The Morality of Knowledge in Conversation
Title | The Morality of Knowledge in Conversation PDF eBook |
Author | Tanya Stivers |
Publisher | Cambridge University Press |
Pages | 357 |
Release | 2011-06-02 |
Genre | Language Arts & Disciplines |
ISBN | 1139499912 |
Each time we take a turn in conversation we indicate what we know and what we think others know. However, knowledge is neither static nor absolute. It is shaped by those we interact with and governed by social norms - we monitor one another for whether we are fulfilling our rights and responsibilities with respect to knowledge, and for who has relatively more rights to assert knowledge over some state of affairs. This book brings together an international team of leading linguists, sociologists and anthropologists working across a range of European and Asian languages to document some of the ways in which speakers manage the moral domain of knowledge in conversation. The volume demonstrates that if we are to understand how speakers manage issues of agreement, affiliation and alignment - something clearly at the heart of human sociality - we must understand the social norms surrounding epistemic access, primacy and responsibilities.
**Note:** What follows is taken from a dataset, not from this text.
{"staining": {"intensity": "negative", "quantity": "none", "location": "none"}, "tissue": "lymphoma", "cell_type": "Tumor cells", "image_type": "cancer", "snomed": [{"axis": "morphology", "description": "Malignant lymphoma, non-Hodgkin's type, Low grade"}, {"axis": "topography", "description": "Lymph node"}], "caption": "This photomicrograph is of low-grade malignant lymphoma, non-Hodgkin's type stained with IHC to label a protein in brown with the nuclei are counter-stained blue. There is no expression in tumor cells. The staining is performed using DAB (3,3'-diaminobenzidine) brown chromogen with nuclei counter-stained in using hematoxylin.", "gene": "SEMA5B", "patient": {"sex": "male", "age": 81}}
Features of Naturalness in Conversation
Title | Features of Naturalness in Conversation PDF eBook |
Author | Martin Warren |
Publisher | John Benjamins Publishing |
Pages | 287 |
Release | 2006-01-01 |
Genre | Language Arts & Disciplines |
ISBN | 9027253951 |
The study describes a detailed and original piece of research work, investigating a very important genre of human communication, and that is conversation. It provides a definition of the genre of conversation by describing nine features of conversation, namely multiple sources, discourse coherence, language as doing, co-operation, unfolding, open-endedness, artifacts, inexplicitness and shared responsibility. These nine features of naturalness in conversation serve to distinguish conversation from specialized discourse types. The study illustrates the nine defining features of conversation with authentic conversational data collected surreptitiously in England. While this study is of native speakers of English, the nine defining features of naturalness of English conversation are applicable to conversations conducted in other languages.